Morgause put a plump hand over her mouth, smothering a yawn. However often she attended Christian ceremonies, she never thought about them; they were not even as interesting as die rites at Avalon where she had spent her childhood, but she had thought, since she was fourteen or so, that all Gods and all religions were games which men and women played with their minds. None of them had anything to do with real life. Nevertheless, when she was at Pentecost, she dutifully attended mass, to please Gwenhwyfar-the woman was her hostess, and the High Queen, after all, and a close relative-and now, with the rest of the royal family, she went forward to receive the holy bread. Morgaine, attentive at her side, was the only one in the King's household who did not approach the communion table; Morgause thought lazily that Morgaine was a very great fool. Not only did she alienate the common people, but the more pious among the King's household called Morgaine witch and sorceress, and worse things, among themselves. And, after all, what difference did it make? One religious lie was as good as another, was it not? King Uriens, now, he had more sense of what was expedient; Morgause did not think Uriens had any more religion than Gwenhwyfar's pet house cat. She had seen the serpents of Avalon around his arms; yet, like his son Accolon, he went forward to take part.

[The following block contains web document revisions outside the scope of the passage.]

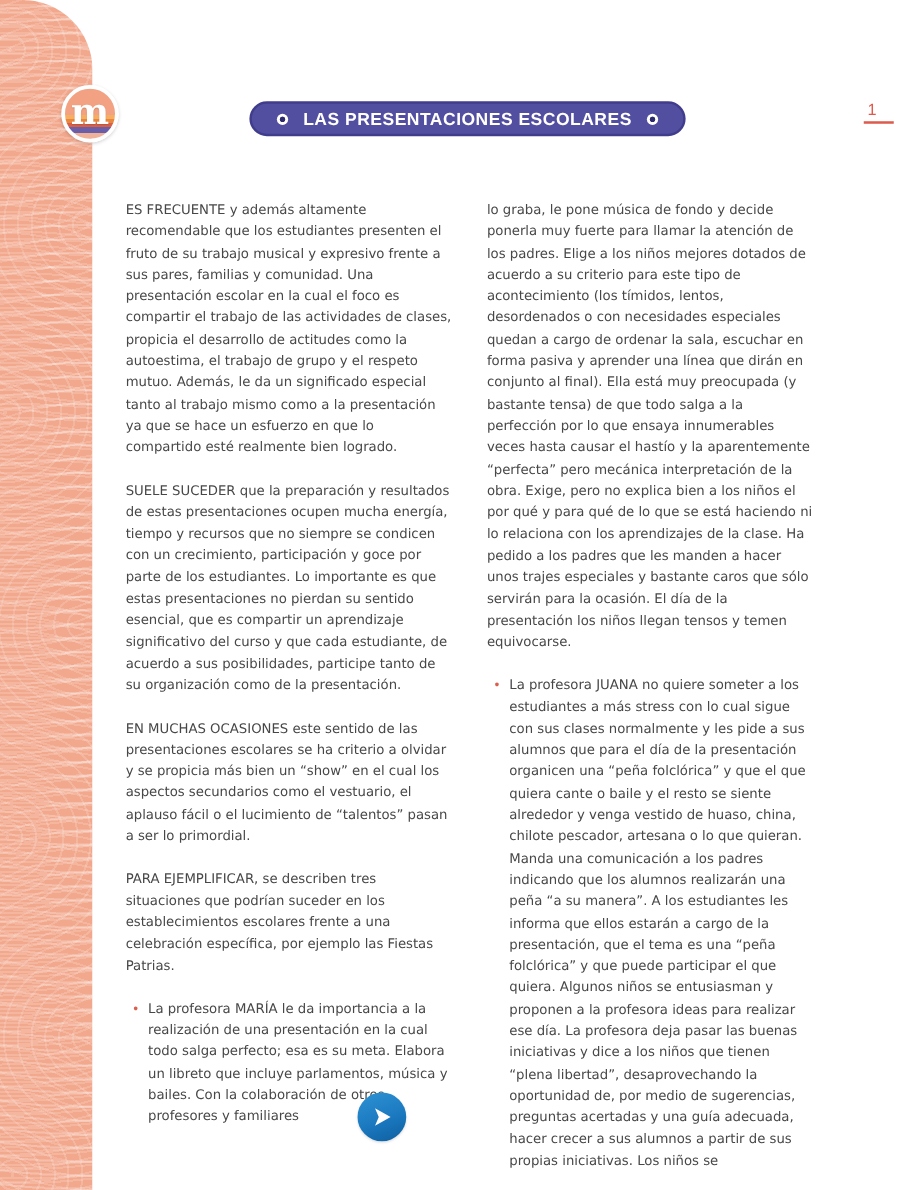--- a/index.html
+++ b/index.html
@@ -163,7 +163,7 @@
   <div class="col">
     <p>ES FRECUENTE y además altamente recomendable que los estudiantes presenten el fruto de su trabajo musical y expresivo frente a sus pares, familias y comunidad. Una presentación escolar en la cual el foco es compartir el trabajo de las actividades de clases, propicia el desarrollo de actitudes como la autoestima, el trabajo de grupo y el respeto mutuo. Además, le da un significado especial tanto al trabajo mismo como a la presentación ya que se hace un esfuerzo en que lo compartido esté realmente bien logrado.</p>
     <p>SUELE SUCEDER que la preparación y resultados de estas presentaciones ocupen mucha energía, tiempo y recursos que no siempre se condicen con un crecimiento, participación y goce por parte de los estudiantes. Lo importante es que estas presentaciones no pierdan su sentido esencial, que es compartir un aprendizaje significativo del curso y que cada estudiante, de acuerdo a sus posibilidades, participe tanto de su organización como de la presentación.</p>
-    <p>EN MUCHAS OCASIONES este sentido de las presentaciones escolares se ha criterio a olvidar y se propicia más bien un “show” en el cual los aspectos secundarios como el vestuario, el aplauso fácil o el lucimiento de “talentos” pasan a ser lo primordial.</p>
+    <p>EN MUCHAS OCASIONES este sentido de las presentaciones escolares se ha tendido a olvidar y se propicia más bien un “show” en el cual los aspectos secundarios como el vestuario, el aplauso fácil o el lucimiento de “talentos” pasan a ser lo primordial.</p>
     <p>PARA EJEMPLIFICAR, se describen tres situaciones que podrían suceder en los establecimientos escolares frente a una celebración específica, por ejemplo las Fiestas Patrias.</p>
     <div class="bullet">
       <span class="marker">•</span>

But when the final prayer came, including one for the dead, she discovered that she had tears in her eyes. She missed Lot-his cynical cheerfulness, his steadfast loyalty to her; and he had, after all, given her four fine sons. Gawaine and Gareth knelt near her, among Arthur's own household-Gawaine, as always, close to Arthur; Gareth side by side with his young friend Uwaine-Morgaine's stepson; she had heard Uwaine call Morgaine mother, heard a genuine maternal note in Morgaine's voice when she spoke to him, something she had never thought Morgaine capable of.

With a rustle of gowns and the small chink of scabbarded swords and such gear, Arthur's household arose and moved to the church porch. Gwenhwyfar, though a little haggard, was still beautiful with the long bright golden braids over her shoulder and her fine gown belted in with a brilliant golden girdle. Arthur looked splendid, too. Excalibur hung in its scabbard at Arthur's side-the same old red velvet scabbard he had worn for more than twenty years now. She supposed that Gwenhwyfar could have embroidered him a handsomer one at any time in the past ten years.